>>

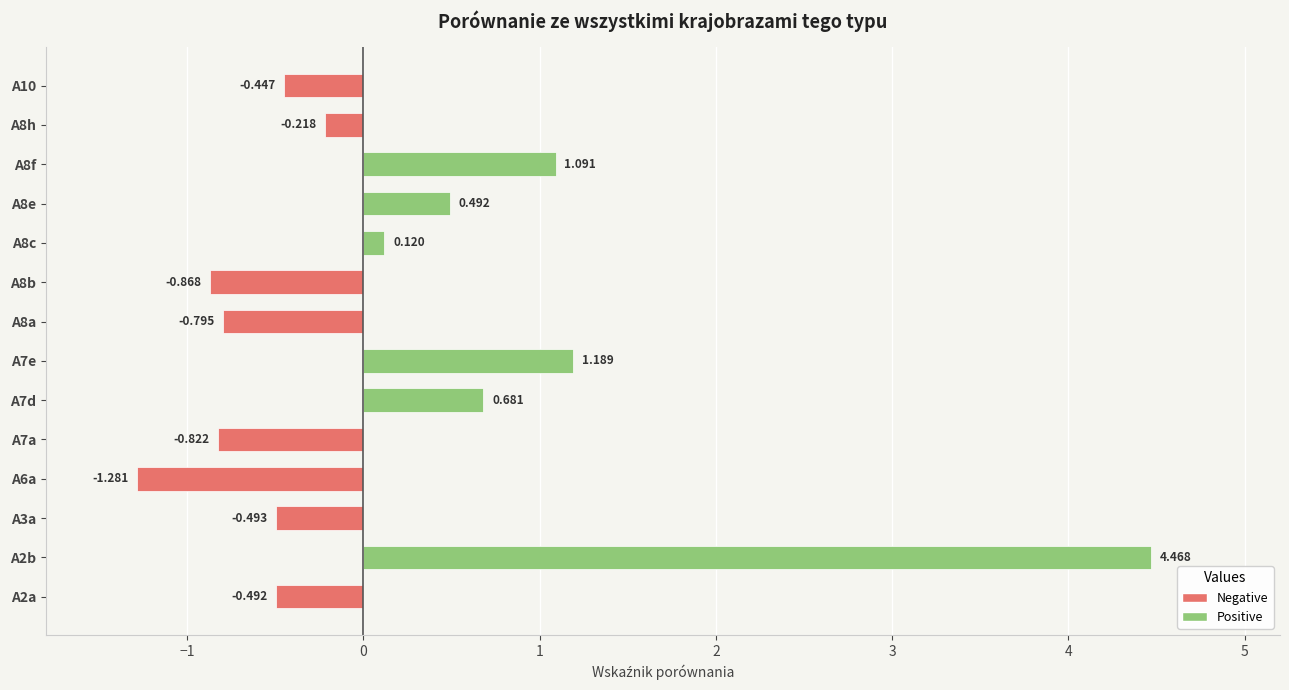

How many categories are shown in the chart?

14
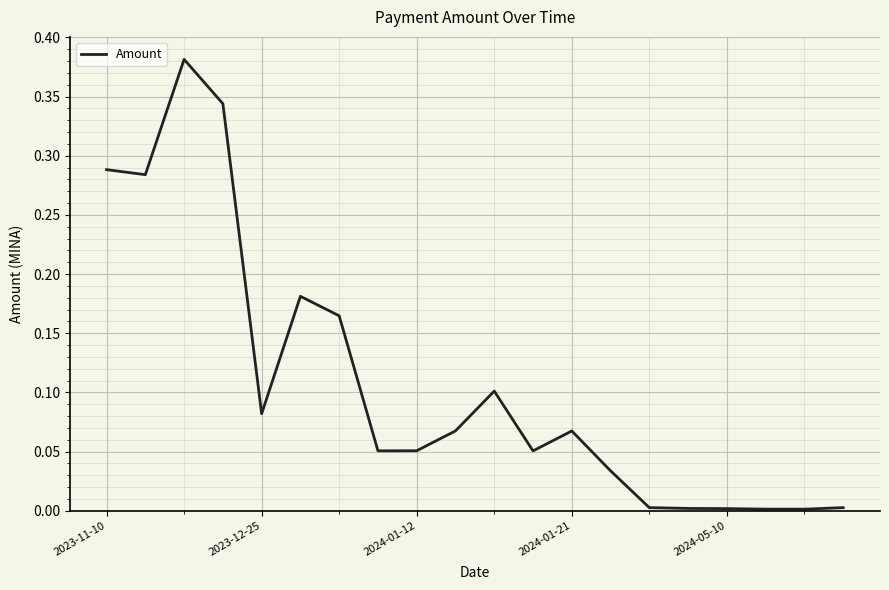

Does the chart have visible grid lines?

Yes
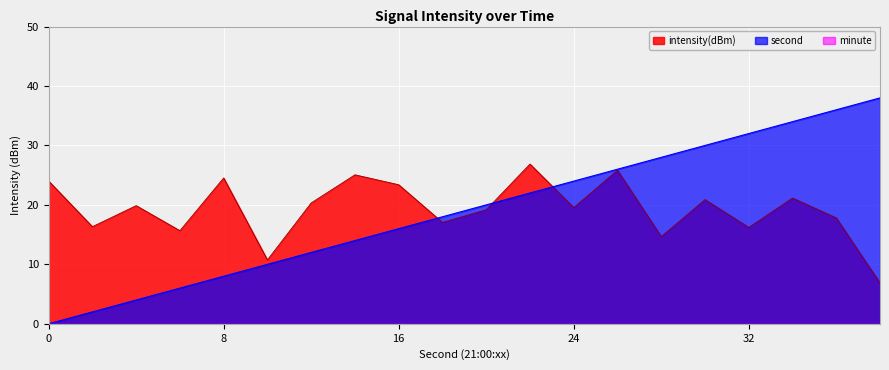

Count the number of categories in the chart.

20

<<

→ **Work request**: Copy the lines above word for word, without the pictures.

→ **Reply to the exercise**:
How many categories are shown in the chart?

14

Does the chart have visible grid lines?

Yes

Count the number of categories in the chart.

20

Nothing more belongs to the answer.